Barn Club by Robert J. Somerville
There’s an ancient barn in the village of Wallington made of elm. Built in 1786, it stands strong and beautiful as ever. It’s the barn in George Orwell’s Animal Farm, and it continues to inspire and instruct today. Visiting the barn prompted architect Robert J. Somerville to build and raise a traditional elm barn the old way - by hand.
Barn Club is the story of the Carley Barn project, but it is also a technical manual recording terms and techniques that were once common village knowledge; knowledge lost now in our preference for machines and imports. More than a record of old ways though, Barn Club provides a blueprint for future barn-building.

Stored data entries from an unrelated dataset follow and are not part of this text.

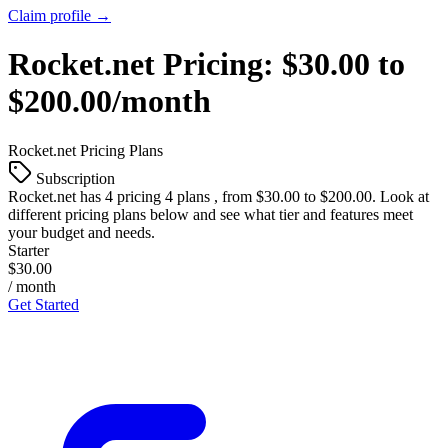
Claim profile →
Rocket.net
Pricing:
$30.00 to
$200.00/month
Rocket.net
Pricing Plans
Subscription
Rocket.net
has 4 pricing 4 plans , from $30.00 to $200.00. Look at
different pricing plans below and see what tier and features meet
your budget and needs.
Starter
$30.00
/ month
Get Started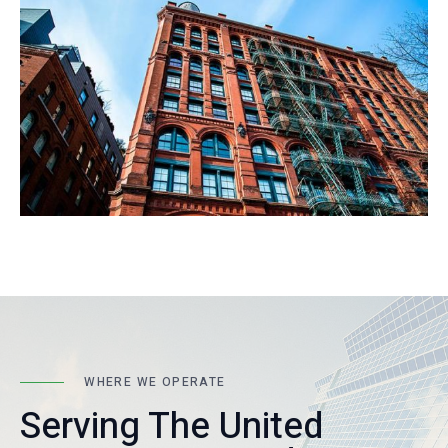
WHERE WE OPERATE
Serving The United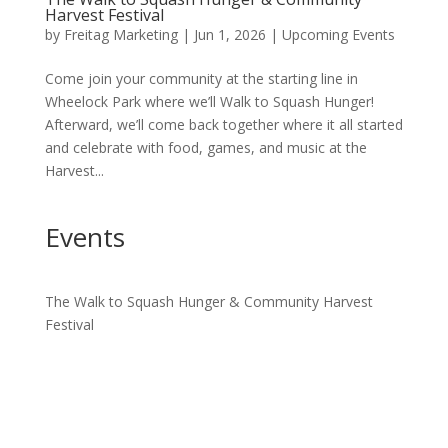
Harvest Festival
by
Freitag Marketing
|
Jun 1, 2026
|
Upcoming Events
Come join your community at the starting line in
Wheelock Park where we’ll Walk to Squash Hunger!
Afterward, we’ll come back together where it all started
and celebrate with food, games, and music at the
Harvest...
Events
The Walk to Squash Hunger & Community Harvest
Festival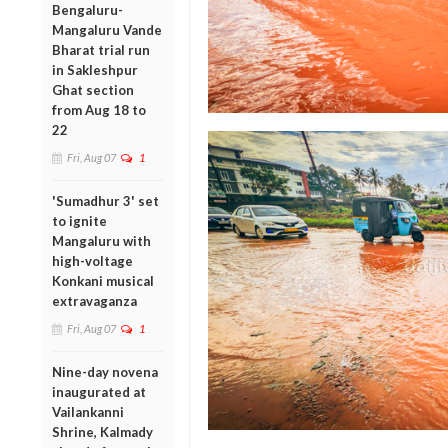
Bengaluru-
Mangaluru Vande
Bharat trial run
in Sakleshpur
Ghat section
from Aug 18 to
22
Fri, Aug 07
1
'Sumadhur 3' set
to ignite
Mangaluru with
high-voltage
Konkani musical
extravaganza
Fri, Aug 07
1
Nine-day novena
inaugurated at
Vailankanni
Shrine, Kalmady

There are twelve chapters. The early ones cover the appeal of outdoor craftmanship, the identification and uses of elm, the crippling effect of Dutch elm disease, and the possibilities of returning elm to the landscape. In tone and topic, the first third reads like contemporary nature-writing.
With the ground set, the book moves into the woods and the work begins. Sketching, felling, milling. The narrative toughens into a manual explaining how to make a trestle table to keep timber, tools, and teacups at waist-height; the carving of wooden pegs, plumb-bob scribing, fettling, cutting sole plates, and making scarf joints. There is detailed instruction and illustration on the making of mortice and tenon joints, and much delightful vocabulary: scantling, torrak, froe, maul, and kerf.
The earlier voice returns in the final chapter for the triumph of the barn raising. It’s a heartwarming sequence. The tension, the helmets, the pikestaffs. Each volunteer essential. Up goes the back wall frame, up goes the front. Like clockwork, the studs are pegged and nailed. The roof truss, gable studs, and purlins up and in. Merriment and applause, cakes and ale. For the volunteers, eighteenth-century carpentry is now living memory.
In Barn Club, Somerville defends the elm, advocating its return to the British landscape. He presents the case for living in harmony with nature, of understanding its value, of working outdoors late into summer afternoons, kites and kestrels overhead, of people together creating something larger and more enduring than themselves. Barn Club celebrates community and craftsmanship.
Movie-Time: There’s a twelve-minute film of the building and raising of Carley Barn. It’s rather stirring, and well-worth watching. A perfect primer for the book.
Many thanks to Robert J. Somerville, Chelsea Green Publishing, and NetGalley for my advanced reading copy.